By Lana Tleimat
Maya Salameh ’22 was named the youngest-ever winner of the Etel Adnan poetry prize last week. The prize, named for Lebanese-American poet, essayist, novelist and visual artist Etel Adnan, celebrates poets of Arab heritage. The University of Arkansas Press will publish Salameh’s manuscript, “How to Make an Algorithm in the Microwave,” alongside previous award winners, in their Etel Adnan Poetry Series.
Salameh, from San Diego, is Lebanese American and Syrian American. Ever since she started writing, Salameh has found inspiration from the history inherent in the body and experience of the Arab American. She wrote her first poem in high school on the plane ride home from a trip with her father to Lebanon, his native country.
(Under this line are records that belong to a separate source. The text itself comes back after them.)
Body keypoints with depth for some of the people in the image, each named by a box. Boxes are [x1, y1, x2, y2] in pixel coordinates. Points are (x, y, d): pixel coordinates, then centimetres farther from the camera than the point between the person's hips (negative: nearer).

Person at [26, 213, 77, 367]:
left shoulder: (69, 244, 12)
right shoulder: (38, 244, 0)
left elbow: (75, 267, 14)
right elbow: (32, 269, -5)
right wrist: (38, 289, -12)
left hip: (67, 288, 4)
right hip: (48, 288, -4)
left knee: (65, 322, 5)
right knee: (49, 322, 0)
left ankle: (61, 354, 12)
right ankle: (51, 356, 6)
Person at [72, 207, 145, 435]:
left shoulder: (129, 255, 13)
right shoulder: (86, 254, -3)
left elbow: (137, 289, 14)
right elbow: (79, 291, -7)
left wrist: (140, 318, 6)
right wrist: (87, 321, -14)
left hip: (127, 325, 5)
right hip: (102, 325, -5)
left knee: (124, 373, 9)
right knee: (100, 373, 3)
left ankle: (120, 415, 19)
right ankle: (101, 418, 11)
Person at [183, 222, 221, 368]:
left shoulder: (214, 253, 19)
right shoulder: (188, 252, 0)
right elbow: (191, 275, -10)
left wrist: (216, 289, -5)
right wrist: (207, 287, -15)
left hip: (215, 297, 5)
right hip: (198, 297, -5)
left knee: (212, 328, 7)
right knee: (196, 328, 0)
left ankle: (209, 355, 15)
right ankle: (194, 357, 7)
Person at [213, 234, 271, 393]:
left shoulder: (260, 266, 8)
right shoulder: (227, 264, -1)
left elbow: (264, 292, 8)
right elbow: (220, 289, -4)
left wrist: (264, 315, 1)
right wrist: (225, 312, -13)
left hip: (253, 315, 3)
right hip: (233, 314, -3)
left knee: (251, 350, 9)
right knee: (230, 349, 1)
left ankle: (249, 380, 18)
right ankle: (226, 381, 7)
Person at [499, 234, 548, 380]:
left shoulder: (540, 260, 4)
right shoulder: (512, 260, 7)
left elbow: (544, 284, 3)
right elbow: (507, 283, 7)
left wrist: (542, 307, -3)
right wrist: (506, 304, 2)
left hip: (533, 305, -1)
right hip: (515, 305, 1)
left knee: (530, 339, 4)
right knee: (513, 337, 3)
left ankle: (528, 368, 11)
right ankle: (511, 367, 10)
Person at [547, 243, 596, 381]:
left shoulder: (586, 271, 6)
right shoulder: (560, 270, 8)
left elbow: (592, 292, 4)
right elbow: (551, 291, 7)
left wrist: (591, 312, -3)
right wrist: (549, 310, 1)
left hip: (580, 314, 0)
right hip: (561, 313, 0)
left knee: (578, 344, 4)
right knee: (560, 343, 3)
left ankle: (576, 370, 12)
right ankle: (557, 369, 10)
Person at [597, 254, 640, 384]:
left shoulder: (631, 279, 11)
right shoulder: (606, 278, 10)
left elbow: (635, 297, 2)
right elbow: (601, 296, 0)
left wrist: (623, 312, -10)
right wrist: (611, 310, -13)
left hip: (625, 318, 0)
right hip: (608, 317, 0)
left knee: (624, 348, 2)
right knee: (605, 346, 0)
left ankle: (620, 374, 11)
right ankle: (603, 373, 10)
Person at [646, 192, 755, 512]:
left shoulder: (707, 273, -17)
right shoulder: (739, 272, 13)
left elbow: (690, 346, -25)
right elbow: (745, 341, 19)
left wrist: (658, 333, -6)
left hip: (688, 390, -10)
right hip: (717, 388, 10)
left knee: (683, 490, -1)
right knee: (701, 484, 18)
“I like to think that I write first and foremost for [Arab] girls like myself, who are taught to be quiet and marriageable as they watch their countries collapse and be taken away from them,” Salameh said.
Historically, poetry has served a unique role in Arab culture. Since before Arabs belonged to nations, poets have documented and expressed Arab history through spoken performance and literature. Salameh has taken on this role of historian in her own family, informed by the long tradition of zajal (oral poetry performed in colloquial dialect).
“We don’t really have access to most of our family records,” Salameh said. “There are many words that have either been forgotten or stripped from me and from our family memory. I think one of my biggest ambitions is to keep as much of it as I can.”
Salameh considers Etel Adnan, the award’s namesake, to be a part of her “artistic ancestry” as a poet. She admired how Adnan could depict war truthfully without compromising the beauty of her words or the dignity of their subjects. Salameh sees her work as a means to furnish a less Orientalist Arab narrative.
“The Merriam Webster says, kind of accusingly, ‘a poem will not stop a draft.’ It can’t serve as a cutting board, or as clothing or as warmth,” Salameh said. “But I think there’s a way that poems serve as witnesses, as simple renderings, especially for populations like Arab Americans who have been rendered as subjects of war.”
Her work is almost radical in its depiction of Arabs as more than broken bodies on the evening news. The Western image of the Arab American body, particularly the Arab American woman’s body, is that of the martyr — in our interview, Salameh gave the example of American charities appropriating images of victimized children to collect donations. In an act of protest, Salameh wishes to depict “bodies at rest” to address the trauma of bearing witness to so much violence on Arab bodies.
At Stanford, Salameh has found many opportunities to hone her craft. As a creative writing minor, she has taken a course of independent study under then-Jones lecturer Charif Shanahan, and this past winter completed a Levinthal tutorial with Sudanese American Stegner Fellow Safia Elhillo, whose work Salameh had long admired. Outside of class, Salameh is the inaugural artist-in-residence at the Markaz and co-chairs the Institute for Diversity in the Arts. She has also found a “creative family” with other poets in Stanford’s Spoken Word Collective, which holds regular spoken-word performances.
Her time at Stanford has also supplied Salameh with her latest artistic preoccupation: technology. Salameh recognizes its complicated relationship with the Arab world. The same devices which surveil Arabs and broadcast their trauma — rendering them as little more than victims or militants — can also be a tool for empowerment. The majority of protests during the Arab Spring were planned using social media, which was also a major force in spreading awareness of the uprisings to the rest of the world. And among displaced populations, those networks can connect refugees and immigrants to their families across vast distances.
She is bothered by how the technology we use watches us, through invisible data collection and our participation in media. It poses a unique threat to Salameh, as Arab Americans are disproportionately subject to government surveillance — think police investigating mosques or innocent Arabs ending up on no-fly lists. In writing about surveillance technology, Salameh turns this invasive dynamic on its head.
“By being nosy back to devices that know so much about us already — when you mirror their curiosity — I think that that does something,” Salameh said. “It feels that, at the very least, you’re returning the gaze.”
Our view from the West might not be as clear as we want to believe. Salameh’s work unbalances American assumptions about subjects of war, but most importantly offers those subjects breathing space — not as martyrs or symbols — but as full-blown, complicated subjects worthy of rest and tenderness.
This article has been corrected to reflect that Etel Adnan is Lebanese American, not Syrian American. The Daily regrets this error.